Liam,
I am interested in anything demonstrating that the things I am concerned about are not a problem.
Further Comments interspersed below.
On Fri, Nov 27, 2015 at 12:51 PM, Liam Wyatt liamwyatt@gmail.com wrote:
On 27 November 2015 at 12:08, Andreas Kolbe jayen466@gmail.com wrote:
The Wikimedia movement has always had an important principle: that all content should be traceable to a "reliable source". Throughout the first decade of this movement and beyond, Wikimedia content has never been considered a reliable source. For example, you can't use a Wikipedia article as a reference in another Wikipedia article.
Another important principle has been the disclaimer: pointing out to
people
that the data is anonymously crowdsourced, and that there is no guarantee of reliability or fitness for use.
Both of these principles are now being jettisoned.
Wikipedia content is considered a reliable source in Wikidata...
<snip>
I agree that "reliable source" referencing and "crowdsourced content" are indeed principles of our movement. However, I disagree that Wikidata is "jettisoning" them. In fact, quite the contrary!

DATA BELOW:
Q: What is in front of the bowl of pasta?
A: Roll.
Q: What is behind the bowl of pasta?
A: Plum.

QUESTIONS ON THE MATERIAL:
[a] In the Wikidata email thread, what does the example say a Wikipedia article can't be used as in another Wikipedia article?
[b] Please carry on the Wikidata email thread from the point where it stops.

WRITTEN ANSWERS:
[a] A reference.

[b]
The purpose of the statement "imported from --> English Wikipedia" in the "reference" field of a Wikidata item's statement is PRECISELY to indicate to the user that this information has not been INDEPENDENTLY verified to a reliable source and that Wikipedia is NOT considered a reliable source. Furthermore, it provides a PROVENANCE of that information to help stop people from circular referencing. That is - clearly stating that the specific fact in Wikidata has come from Wikipedia helps to avoid the structured-data equivalent of "citogenisis": https://xkcd.com/978/ If/When a person can provide a reliable reference for that same fact, they are encouraged to add an actual reference. Note, the wikidata statement used for facts coming in from Wikipedia use the property "imported from". This is deliberately different from the property "reference URL" which is what you would use when adding an actual reference to a third-party reliable online source.
How does the presence of that information in Wikidata help if the Google user just gets the info in the Knowledge Graph without any indication that it comes from Wikidata? Because CC0 specifically waives the right to attribution that Wikipedia retains.[1][2] No re-user of Wikidata content is required to say where the data came from, and they typically don't.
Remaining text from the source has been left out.